Geohazard Risk Assessment

In the event of an earthquake, rescue workers use rapid response maps to assess intensity and hazards such as soil liquefaction, which occurs when an earthquake exerts stress on water-saturated soil. Current liquefaction hazard maps are valuable in a disaster situation, but many at-risk areas lack the necessary geological data and resources to effectively use current models.

Professor Laurie Gaskins Baise in the Geohazards Research Lab specializes in empirical and theoretical models to describe and predict natural hazards. Most recently, she has been developing a better model to predict the probability of soil liquefaction in the event of an earthquake. Baise and graduate student Jing Zhu recently published details on their model in the journal Earthquake Spectra.

“Liquefaction is predicted either at a specific location using in situ tests (standard penetration tests or cone penetration tests) or regionally using surficial geology maps. Both are difficult if not impossible to get on a global scale,” said Baise, “Our model allows you to predict whether liquefaction is expected anywhere in the world as soon as the earthquake happens.”

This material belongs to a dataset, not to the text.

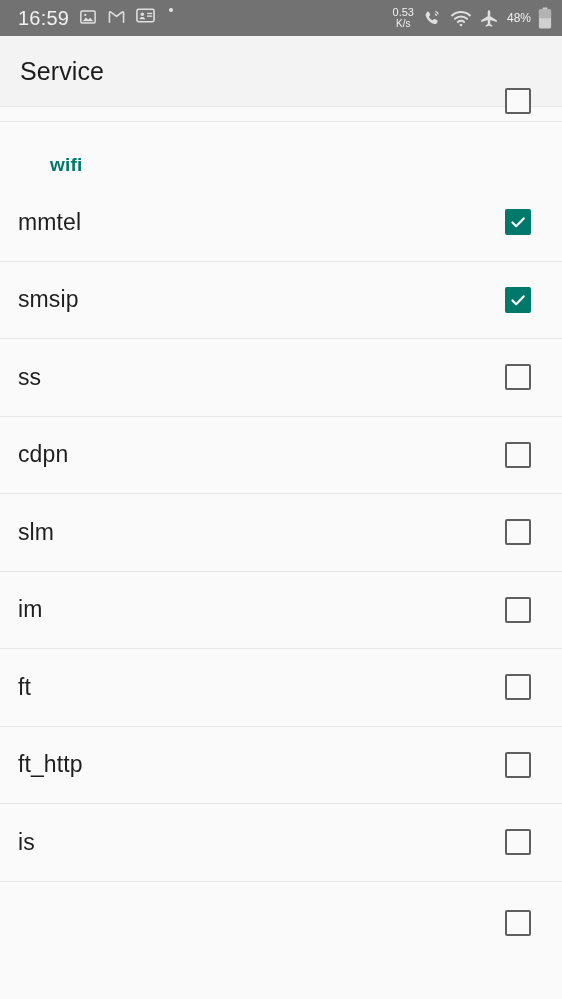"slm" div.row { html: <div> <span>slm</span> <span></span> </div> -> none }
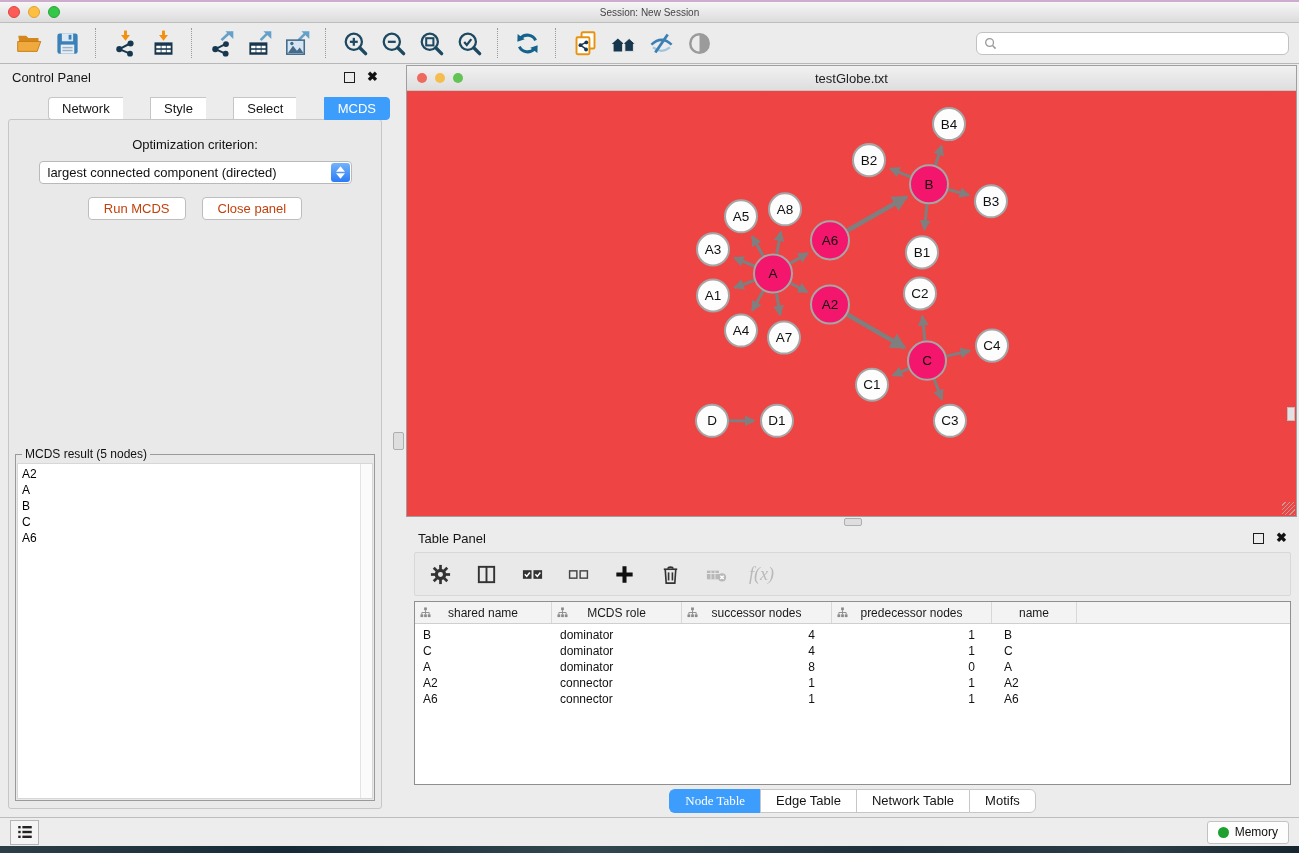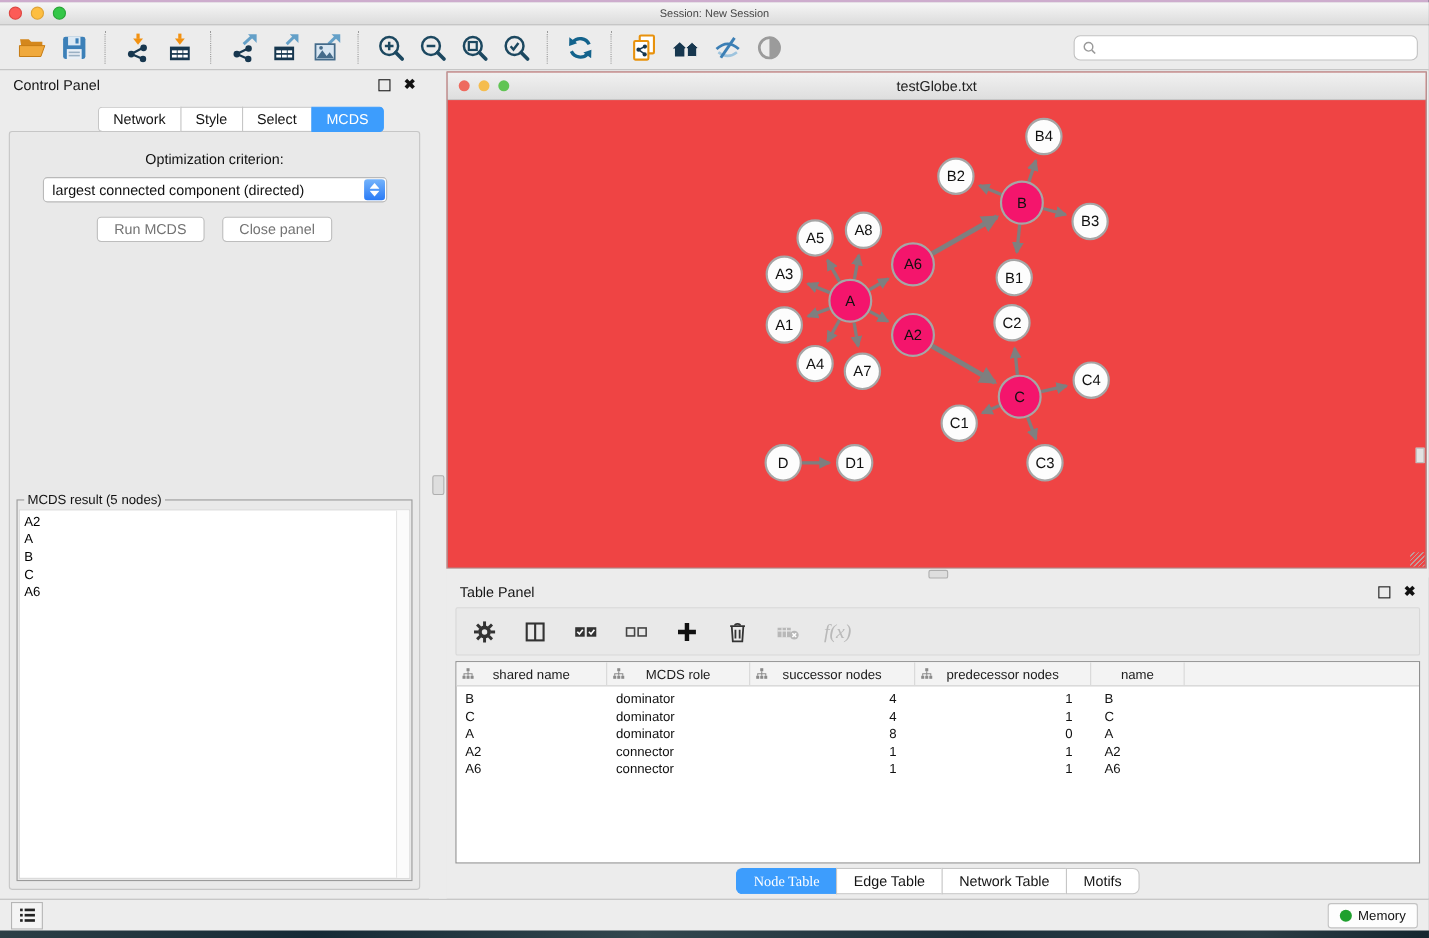"Network" .seg-tabs { justify-content: center -> space-between }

Since many parts of the world do not have detailed, comprehensive soil data, Tufts researchers are testing the viability of more easily obtainable information through remotely sensed data such as digital elevation models to help identify risk areas. Zhu examined well-documented cases of soil liquefaction in the 2011 Christchurch, New Zealand and 1995 Kobe, Japan earthquakes in order to build a predictive model based on geospatial variables, specifically distance from and elevation above bodies of water, and earthquake-specific parameters such as peak ground acceleration.

Zhu tested the reliability of the model using data from the 2010 Haiti earthquake. Since Haiti had insufficient preexisting data on soil properties, traditional liquefaction maps were not available to predict what areas were susceptible to liquefaction after the earthquake. However, Zhu’s model correctly predicted known instances of soil liquefaction using existing geographic data.

Zhu said, “I am currently working on expanding the database to include over 15 earthquakes and updating the model. This time, we explore many new parameters and perform a more thorough statistical analysis. The updated model will be more reliable in different geological environments.”